Feb. 27: Avoiding Analysis Paralysis: Monitoring and Setting Critical Dates for Decision Making During Drought, by Dwayne Rice, rangeland management specialist, NRCS, Kansas;  Ted Alexander, owner of Alexander Ranch in south-central Kansas; and Cal Adams, owner of Adams Ranch in north-central Kansas.

March 27: The New Cumulative Forage Reduction (CFR) Index: Assessing Drought Impacts and Planning a Grazing Strategy, by Pat Reece, owner and senior consultant of Prairie Montane Enterprises and Professor Emeritus of UNL.

April 24: Using a Drought Calculator to Assist Stocking Decisions, Stan Boltz, state range management specialist, NRCS, South Dakota. 

May 29: Economic Factors to Weigh in Making Decisions during Drought, by Matt Stockton, agricultural economist at the UNL West Central Research and Extension Center in North Platte.

The sessions are free and open to the public. Registration is required to receive the Adobe Connect webinar link.
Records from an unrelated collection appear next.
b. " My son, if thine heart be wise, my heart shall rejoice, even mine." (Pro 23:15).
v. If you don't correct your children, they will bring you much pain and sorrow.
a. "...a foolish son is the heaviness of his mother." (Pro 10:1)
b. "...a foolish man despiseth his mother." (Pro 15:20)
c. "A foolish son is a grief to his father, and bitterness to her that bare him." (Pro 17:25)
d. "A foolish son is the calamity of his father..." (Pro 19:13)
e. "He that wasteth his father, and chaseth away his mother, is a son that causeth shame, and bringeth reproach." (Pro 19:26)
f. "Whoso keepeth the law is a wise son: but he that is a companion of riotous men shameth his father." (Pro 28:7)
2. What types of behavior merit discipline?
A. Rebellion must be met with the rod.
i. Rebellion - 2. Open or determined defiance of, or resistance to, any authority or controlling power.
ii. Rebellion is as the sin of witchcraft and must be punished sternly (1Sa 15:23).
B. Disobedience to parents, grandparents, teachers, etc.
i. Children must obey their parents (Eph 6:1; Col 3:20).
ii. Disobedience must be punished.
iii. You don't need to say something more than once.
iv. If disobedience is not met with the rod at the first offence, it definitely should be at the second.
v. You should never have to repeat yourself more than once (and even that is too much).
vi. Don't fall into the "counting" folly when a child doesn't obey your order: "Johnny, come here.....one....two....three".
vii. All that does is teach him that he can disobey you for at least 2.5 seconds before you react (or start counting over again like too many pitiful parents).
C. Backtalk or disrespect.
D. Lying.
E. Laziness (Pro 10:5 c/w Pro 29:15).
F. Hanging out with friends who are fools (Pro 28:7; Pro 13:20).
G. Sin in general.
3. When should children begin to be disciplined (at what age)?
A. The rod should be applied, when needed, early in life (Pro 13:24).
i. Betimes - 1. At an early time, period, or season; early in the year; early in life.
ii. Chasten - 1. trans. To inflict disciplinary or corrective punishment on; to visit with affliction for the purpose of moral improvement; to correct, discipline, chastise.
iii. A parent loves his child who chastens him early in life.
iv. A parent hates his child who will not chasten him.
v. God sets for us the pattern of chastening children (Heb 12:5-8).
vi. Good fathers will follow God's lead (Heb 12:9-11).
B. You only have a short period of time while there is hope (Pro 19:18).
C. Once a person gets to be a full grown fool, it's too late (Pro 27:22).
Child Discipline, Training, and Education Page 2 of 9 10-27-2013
To register, go to go.unl.edu/uwk.

More information can be found at the Managing Drought Risk on the Ranch website, at drought.unl.edu/ranchplan. Contact Tonya Haigh, National Drought Mitigation Center and SARE project coordinator, thaigh2@unl.edu, 402-472-6781, with any questions.

The webinars are sponsored by the National Drought Mitigation Center at UNL. The series was developed with support from the Sustainable Agriculture Research and Education program.